Le jour se lève, il fait noir, tout s'inscrit comme une forme opaque dans mon crâne en ébullition. Les amas de synapses ne répondent plus aux émetteurs, les connections sont amoindries par un trop plein de stimuli.Tout s'amplifie à tel point que les sons, les couleurs deviennent des objets informes.
Les émotions contrarient mon état en déliquescence, m'entraînant vers un délire sans appel. Les mots portés par les sensations m'envahissent jusqu'à l'insomnie. Sous le joug de ma volonté, mes sens se démultiplient par une force inopinée. Je jongle avec les éléments qui m'extirpent de l'orgie imaginaire, ils valsent sous mes yeux comme une danse chamanique. La lumière intense fait virevolter les spectres des mouvements comme une fantastique illusion.Tous mes sens s'éveillent sans répit. Le glissement vers la folie jubilatoire orne mon esprit d'intrépides envies.
Baignée dans l'algorithme des sensations, tout se démultiplie. Je souhaiterais me soustraire à cette effervescence délictuelle, mais accepter le retournement jouissif me contraindrait à aimer ma petite mort.
Le cérébral se délite, le corporel se dessine sur des routes fécondes où tout est permis. Et je fuis. Je fuis cette réalité que l'on m'offre sans effort. Je suis mon ombre dans un monde de fantaisie et de lubie. Ma volonté n'y peut rien. Basculée dans l'errance, je perds pied. Et pourtant, le plaisir est intensément proscrit dans cette aire fantaisiste de ma délivrance.
Déchaîner les arceaux, dénouer les rameaux, vaste programme qui soulagerait une demande charitable quand l'Autre devient sous le charme du délire une arme cruelle et belle à la fois.
Accepter cet écart, détecter le sérum de la vie pour qu'enfin règne l'accomplissement d'une existence réussie.
Pardonner ou se pardonner la violence des paroles incomprises, aimer à n'en plus demander pour que la paix s'épanche facilement sur des étreintes aimantes.
Bannir l'offensé et accueillir l'admirable dans l'attente tranquille que l'âme ne saurait rejeter.
Faire de son existence un parcours jauni sans méfiance et sans alibi.
Gratuité d'un reflet au travers d'un miroir teinté d'une beauté infinie.

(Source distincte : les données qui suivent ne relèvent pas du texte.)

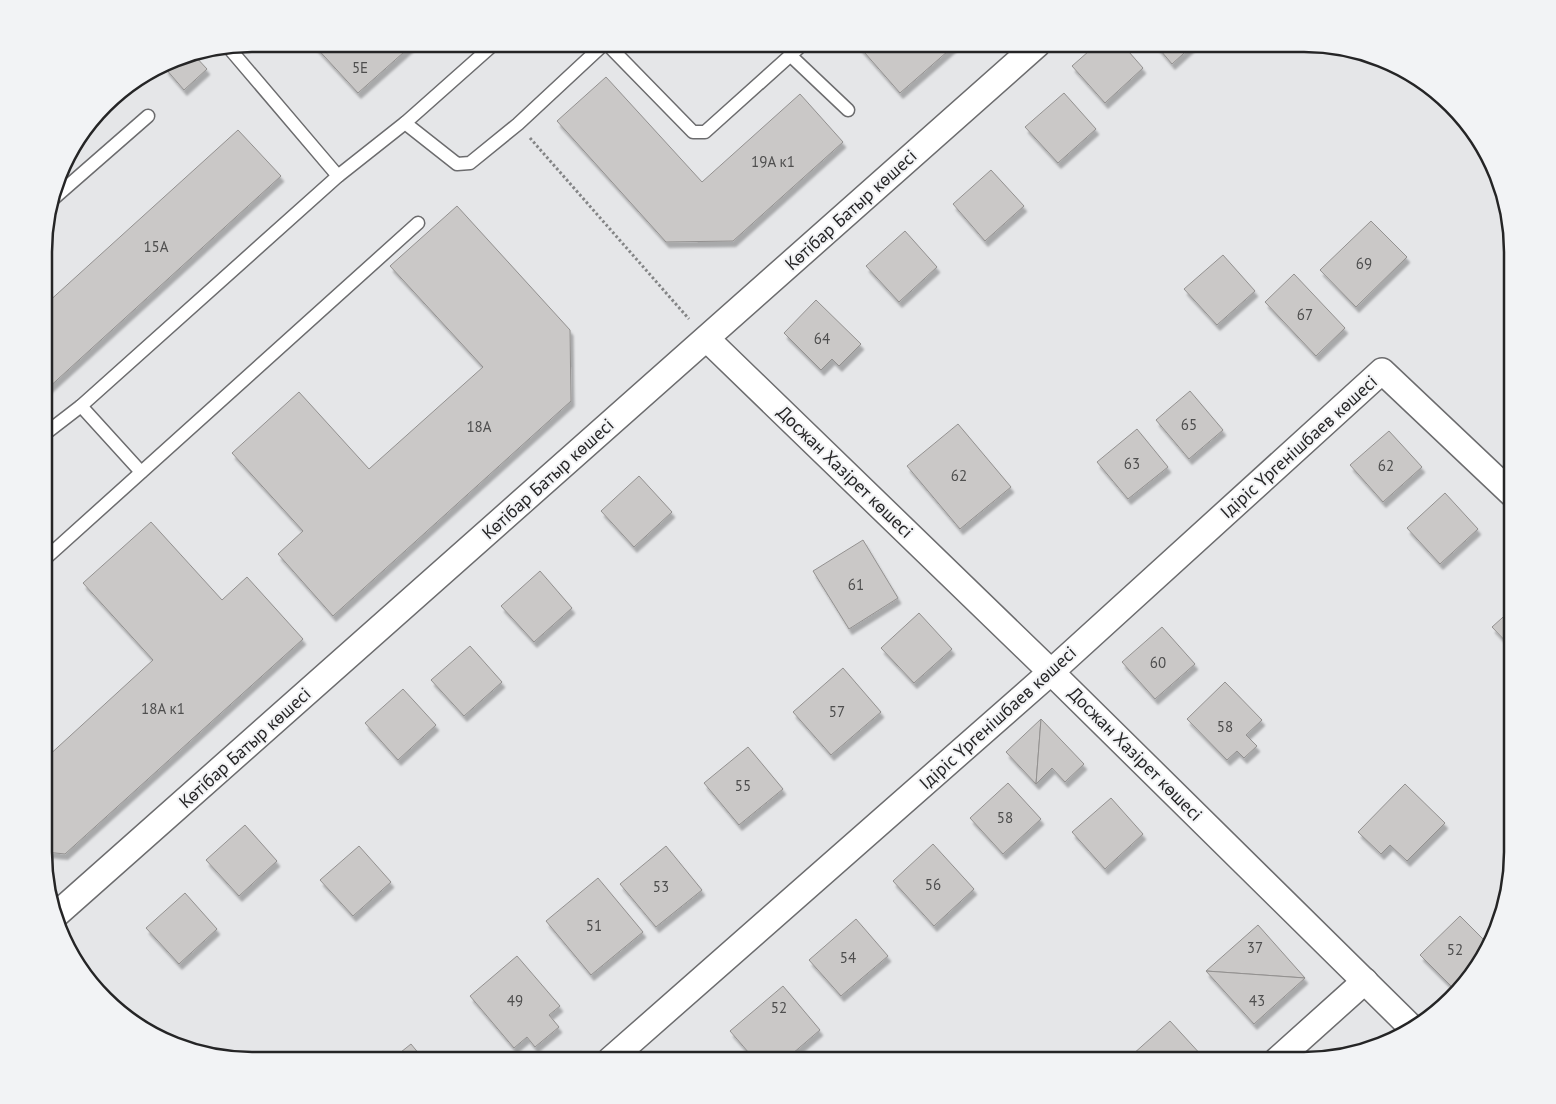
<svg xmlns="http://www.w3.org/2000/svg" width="1556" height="1104" font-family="'PT Sans',sans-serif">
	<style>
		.building { fill: #cac8c7; stroke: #939190; filter: url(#shadow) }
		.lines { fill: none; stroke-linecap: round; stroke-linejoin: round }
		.service-casing { stroke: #6c6c6e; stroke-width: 15 }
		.minor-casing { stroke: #6c6c6e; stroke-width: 28 }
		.path { stroke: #848586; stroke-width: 3; stroke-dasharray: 2.5 2.5; stroke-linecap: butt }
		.service { stroke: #fff; stroke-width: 12 }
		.minor { stroke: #fff; stroke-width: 25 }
		.labels { text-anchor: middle; stroke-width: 4; stroke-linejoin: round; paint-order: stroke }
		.number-label { font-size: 15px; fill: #4e4e4e }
		.street-label { font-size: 18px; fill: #252526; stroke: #f2f3f5 }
		.rim { fill: none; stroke: #252526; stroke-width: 2.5 }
	</style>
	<defs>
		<filter id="shadow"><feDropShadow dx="3" dy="5.5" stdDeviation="1" flood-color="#0004"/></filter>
	</defs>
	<rect width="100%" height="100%" fill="#e5e6e8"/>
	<g class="building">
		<path d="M313,44H413L358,93Z"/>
		<path d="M857,44H956L900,93Z"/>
		<path d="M1097,44H1122L1143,68L1105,103L1072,66Z"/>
		<path d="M1155,44H1194L1172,64Z"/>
		<path d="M194,55L207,69L184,90L165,68L175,59Z"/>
		<path d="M606,77L702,182L800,94L843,142L733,241L666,242L557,121Z"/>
		<path d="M1064,93L1096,129L1058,163L1025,127Z"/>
		<path d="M238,130L281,176L46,390V304Z"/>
		<path d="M991,170L1024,206L985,241L953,204Z"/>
		<path d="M457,206L570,330L571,401L333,616L278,554L303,531L232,453L299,392L369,469L483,367L390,266Z"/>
		<path d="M1371,221L1407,257L1356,307L1320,270Z"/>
		<path d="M905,231L937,267L899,302L866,266Z"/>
		<path d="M1223,255L1255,291L1217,325L1184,289Z"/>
		<path d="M1294,274L1345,328L1316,356L1265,302Z"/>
		<path d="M816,300L861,344L839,366L832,359L821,370L784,333Z"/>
		<path d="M1190,391L1223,430L1189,459L1156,420Z"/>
		<path d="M958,424L1011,487L960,529L907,466Z"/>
		<path d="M1137,429L1168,467L1128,499L1097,462Z"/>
		<path d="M1389,431L1422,467L1383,502L1350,465Z"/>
		<path d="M639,476L672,512L634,547L601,511Z"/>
		<path d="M1445,493L1478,529L1440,564L1407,528Z"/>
		<path d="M151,522L222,600L247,577L303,639L65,854L46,852V758L153,660L83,583Z"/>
		<path d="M863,540L898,598L849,629L813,571Z"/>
		<path d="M540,571L572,608L534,642L501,606Z"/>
		<path d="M1512,609V648L1492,627Z"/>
		<path d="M919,613L952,649L914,683L881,648Z"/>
		<path d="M1162,627L1195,664L1155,699L1122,662Z"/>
		<path d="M470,646L502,682L464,716L431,680Z"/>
		<path d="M843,668L881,712L831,755L793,712Z"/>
		<path d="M1225,682L1262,720L1246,735L1257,746L1244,758L1237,751L1227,760L1187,719Z"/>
		<path d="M403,689L436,725L398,760L365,723Z"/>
		<path d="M1041,719L1036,784L1006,752Z"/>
		<path d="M1041,719L1084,764L1065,782L1052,768L1036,784Z"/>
		<path d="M748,747L783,789L739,825L704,783Z"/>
		<path d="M1008,783L1041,819L1003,854L970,818Z"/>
		<path d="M1405,784L1445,823L1407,861L1390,845L1381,854L1358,832Z"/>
		<path d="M1111,798L1143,834L1105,869L1072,832Z"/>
		<path d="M245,825L277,861L239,896L206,860Z"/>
		<path d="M933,844L974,889L934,926L893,881Z"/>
		<path d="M359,846L391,882L353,916L320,880Z"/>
		<path d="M666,846L702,890L656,927L620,884Z"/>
		<path d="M598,878L643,932L591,975L546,921Z"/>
		<path d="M185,893L217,929L179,964L146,928Z"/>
		<path d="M1460,916L1488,944L1469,979L1455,990L1420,955Z"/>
		<path d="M856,919L888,956L841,996L809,960Z"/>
		<path d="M1258,925L1305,978L1206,971Z"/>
		<path d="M517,956L560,1006L549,1015L559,1027L535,1047L527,1037L514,1048L470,996Z"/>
		<path d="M1206,971L1305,978L1254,1024Z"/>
		<path d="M783,986L820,1030L785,1060H755L730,1031Z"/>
		<path d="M1170,1021L1203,1057L1199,1060H1136L1132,1055Z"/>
		<path d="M411,1044L424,1060H391Z"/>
	</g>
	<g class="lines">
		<defs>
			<g id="service">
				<path d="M607,44L693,132H705L803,44"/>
				<path d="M229,48L338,176"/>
				<path d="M791,56L848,110"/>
				<path d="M405,123L494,44"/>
				<path d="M53,199L148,116"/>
				<path d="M81,406L141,472"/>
				<path d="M46,433L81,406L338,176L405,123L457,164L470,163L518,124L604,44"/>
				<path d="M46,558L418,223"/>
			</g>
			<g id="minor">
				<path d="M707,339L1051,672L1411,1027"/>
				<path d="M57,914L1038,44"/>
				<path d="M610,1060L1051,672L1382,371L1512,494"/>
				<path d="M1277,1060L1365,981"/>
			</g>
		</defs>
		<use href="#service" class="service-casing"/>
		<use href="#minor" class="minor-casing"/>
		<path class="path" d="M530,138L689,319"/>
		<use href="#service" class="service"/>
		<use href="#minor" class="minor"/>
	</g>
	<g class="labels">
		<g class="number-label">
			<text x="360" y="73">5Е</text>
			<text x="773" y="167">19А к1</text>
			<text x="156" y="252">15А</text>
			<text x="1364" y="269">69</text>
			<text x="1305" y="320">67</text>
			<text x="822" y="344">64</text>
			<text x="1189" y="430">65</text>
			<text x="479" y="432">18А</text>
			<text x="1132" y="469">63</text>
			<text x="1386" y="471">62</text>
			<text x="959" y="481">62</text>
			<text x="856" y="590">61</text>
			<text x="1158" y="668">60</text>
			<text x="163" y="714">18А к1</text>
			<text x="837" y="717">57</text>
			<text x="1225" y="732">58</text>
			<text x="743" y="791">55</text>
			<text x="1005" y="823">58</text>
			<text x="933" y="890">56</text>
			<text x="661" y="892">53</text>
			<text x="594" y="931">51</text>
			<text x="1255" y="953">37</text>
			<text x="1455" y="955">52</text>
			<text x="848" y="963">54</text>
			<text x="515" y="1006">49</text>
			<text x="1257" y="1006">43</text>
			<text x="779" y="1013">52</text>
		</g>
		<g class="street-label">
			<text transform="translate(851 210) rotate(-42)" y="6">Көтібар Батыр көшесі</text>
			<text transform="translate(1299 447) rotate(-42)" y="6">Ідіріс Үргенішбаев көшесі</text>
			<text transform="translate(845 472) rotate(44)" y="6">Досжан Хазірет көшесі</text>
			<text transform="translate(548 479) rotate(-42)" y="6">Көтібар Батыр көшесі</text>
			<text transform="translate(998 718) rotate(-42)" y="6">Ідіріс Үргенішбаев көшесі</text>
			<text transform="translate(245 748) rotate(-42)" y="6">Көтібар Батыр көшесі</text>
			<text transform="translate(1135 754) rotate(45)" y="6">Досжан Хазірет көшесі</text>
		</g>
	</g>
	<path d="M0 0H1556V1104H0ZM252 52H1304A200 200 0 0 1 1504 252V852A200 200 0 0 1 1304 1052H252A200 200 0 0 1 52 852V252A200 200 0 0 1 252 52Z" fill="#f2f3f5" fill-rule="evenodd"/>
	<path class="rim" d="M252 52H1304A200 200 0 0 1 1504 252V852A200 200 0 0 1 1304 1052H252A200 200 0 0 1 52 852V252A200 200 0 0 1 252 52Z"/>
</svg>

Accepter les roulis d'un vague à l'âme en frénésie. Telle est ma trajectoire sur le chemin d'une noirceur qui par son écho affaiblit les rancœurs et embellit ma peur de ses songes vernis. Le symbolique par sa force despotique laisse des traînées dans une ressemblance désincarnée où frasques et inconscience tentent d'échouer.
C'est ainsi que l'alchimie se transforme en oubli et la mémoire en parfaite calomnie.
En sortir viendrait torturer une énergie capable de bannir la folle déraison qui plane au dessus d'un désir moribon.
Alors le réveil se voudra salvateur et la pensée heureuse d'avoir réussi à calmer les furies.